What you will do — Which of the lines below contain the string "staff"? Copy each one.

━━━━━━━━

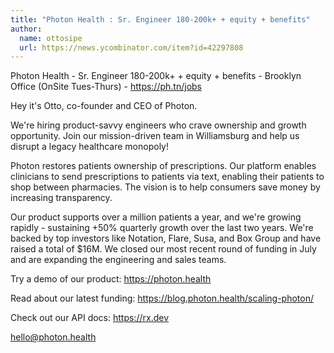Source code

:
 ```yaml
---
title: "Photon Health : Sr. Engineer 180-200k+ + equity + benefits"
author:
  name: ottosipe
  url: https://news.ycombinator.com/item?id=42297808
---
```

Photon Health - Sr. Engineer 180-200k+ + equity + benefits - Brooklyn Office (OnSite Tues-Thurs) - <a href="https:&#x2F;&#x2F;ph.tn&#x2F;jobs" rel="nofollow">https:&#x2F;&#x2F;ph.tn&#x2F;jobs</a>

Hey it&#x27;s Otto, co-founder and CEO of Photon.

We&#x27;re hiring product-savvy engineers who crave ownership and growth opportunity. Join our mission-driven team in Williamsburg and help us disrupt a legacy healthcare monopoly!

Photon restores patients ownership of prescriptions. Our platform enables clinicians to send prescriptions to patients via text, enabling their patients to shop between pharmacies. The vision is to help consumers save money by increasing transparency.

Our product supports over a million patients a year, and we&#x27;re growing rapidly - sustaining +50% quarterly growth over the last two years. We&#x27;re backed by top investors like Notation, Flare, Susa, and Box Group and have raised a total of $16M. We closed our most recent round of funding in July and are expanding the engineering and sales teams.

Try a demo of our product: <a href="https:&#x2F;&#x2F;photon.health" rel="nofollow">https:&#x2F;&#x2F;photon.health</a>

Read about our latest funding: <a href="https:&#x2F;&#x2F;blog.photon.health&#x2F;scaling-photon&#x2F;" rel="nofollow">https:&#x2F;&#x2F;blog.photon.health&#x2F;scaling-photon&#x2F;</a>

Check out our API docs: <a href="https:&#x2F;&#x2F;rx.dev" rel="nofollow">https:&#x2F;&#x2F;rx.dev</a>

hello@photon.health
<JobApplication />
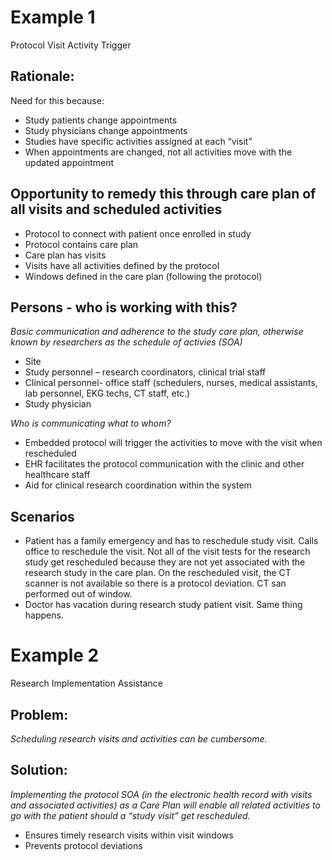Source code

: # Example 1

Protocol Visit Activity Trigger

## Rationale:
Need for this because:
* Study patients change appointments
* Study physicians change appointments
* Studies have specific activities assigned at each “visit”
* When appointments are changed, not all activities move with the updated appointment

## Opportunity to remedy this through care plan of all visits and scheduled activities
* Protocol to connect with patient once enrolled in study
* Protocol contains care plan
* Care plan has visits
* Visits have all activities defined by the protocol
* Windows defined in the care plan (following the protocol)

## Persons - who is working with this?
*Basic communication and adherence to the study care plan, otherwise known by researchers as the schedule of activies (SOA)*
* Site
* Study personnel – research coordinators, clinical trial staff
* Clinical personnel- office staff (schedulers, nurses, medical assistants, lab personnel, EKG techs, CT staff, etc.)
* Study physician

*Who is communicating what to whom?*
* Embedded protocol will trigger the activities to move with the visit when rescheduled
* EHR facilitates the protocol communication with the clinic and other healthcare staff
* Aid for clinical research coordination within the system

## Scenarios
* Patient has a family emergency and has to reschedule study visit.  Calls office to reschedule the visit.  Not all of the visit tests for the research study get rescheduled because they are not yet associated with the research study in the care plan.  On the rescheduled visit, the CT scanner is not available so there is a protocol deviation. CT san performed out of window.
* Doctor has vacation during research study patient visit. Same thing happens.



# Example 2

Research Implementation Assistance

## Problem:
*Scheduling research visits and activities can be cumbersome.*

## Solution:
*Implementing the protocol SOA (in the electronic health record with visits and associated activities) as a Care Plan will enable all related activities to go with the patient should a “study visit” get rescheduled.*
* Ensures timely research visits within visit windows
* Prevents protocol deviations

━━━━━━━━

Output below —
* Study personnel – research coordinators, clinical trial staff
* Clinical personnel- office staff (schedulers, nurses, medical assistants, lab personnel, EKG techs, CT staff, etc.)
* EHR facilitates the protocol communication with the clinic and other healthcare staff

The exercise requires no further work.